Scheinselbständigkeit verhindern - zur Bedeutung des Grundrechts der Pressefreiheit im sozialrechtlichen Statusverfahren
- Ausgangslage – Risiko Scheinselbständigkeit
In den letzten Jahren sind immer wieder Urteile der Sozialgerichte ergangen, die hohe Nachforderungen von Sozialbeiträgen für Scheinselbständige bestätigt haben. Die Nachforderungen von Sozialbeiträgen sind oftmals auch in Sachverhalten zu verzeichnen, in denen beide Vertragsparteien einvernehmlich und bewusst von einer Selbständigkeit ausgegangen sind. Im Sozialrecht hat der Wille der Vertragsparteien nur sehr selten eine Bedeutung. Dies wird sehr oft verkannt.
- Das Urteil – Selbständigkeit bestätigt – Scheinselbständigkeit abgelehnt
Das Bundessozialgericht (BSG) entschied mit Urteil vom 16.07.2025 – B 11 AL 8/23 R – zu Gunsten der Selbständigkeit.
Streitpunkt war der Anspruch auf Arbeitslosengeld I bei projektbezogener Tätigkeit auf Basis von Rahmenverträgen und Einzelaufträgen. Das BSG führte aus, dass bei Tätigkeiten im Zusammenhang mit dem Grundrechts der Pressefreiheit zwischen programmgestaltender und nichtprogrammgestaltender Tätigkeit unterschieden werden muss. Bei programmgestaltender Tätigkeit sprechen starke Indizien für eine Selbständigkeit.
- Relevanz für die Praxis – Abwehr von Scheinselbständigkeit
Für Unternehmer und Solo-Selbständige ergibt sich aus dem Urteil des BSG:
- Projektarbeit kann rechtlich für Selbständigkeit sprechen.
- Es müssen die Besonderheiten der jeweiligen Tätigkeit mit berücksichtigt werden.

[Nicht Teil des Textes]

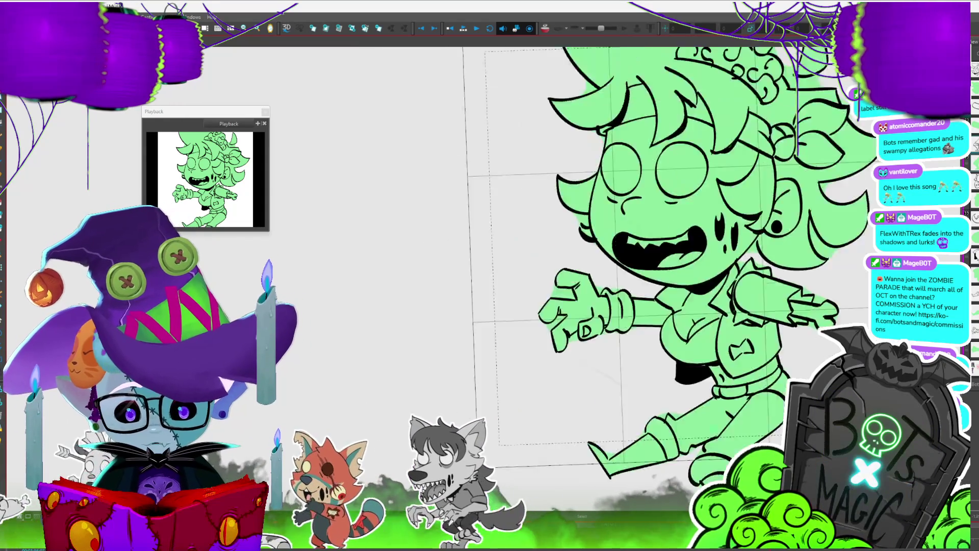
Reveal the reference image and red animation notes, then pan the annotated sketch to the centre.
{"action": "key", "text": "."}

- Flexible Vertragsmodelle weisen auf Selbständigkeit hin.
- Fehlt eine dauerhafte Bindung, ist dies eine klare Unterscheidung zur Beschäftigung.
- Chancen für Widerspruch und Klage
Auch wenn die Entscheidungsgründe des konkreten Urteils zu keiner abschließenden Bewertung der Tätigkeit führen, fügt sich das Urteil in die gefestigte Linie der höchstrichterlichen Rechtsprechung ein. Es ist eine Gesamtabwägung aller Umstände vorzunehmen. Pauschale Einstufungen (etwa: „Soloselbständige sind immer scheinselbständig“) sind ausdrücklich zurückweisen. Damit eröffnen sich insbesondere für:
- Soloselbständige (Freelancer, Berater, Kreative, IT, Trainer etc.)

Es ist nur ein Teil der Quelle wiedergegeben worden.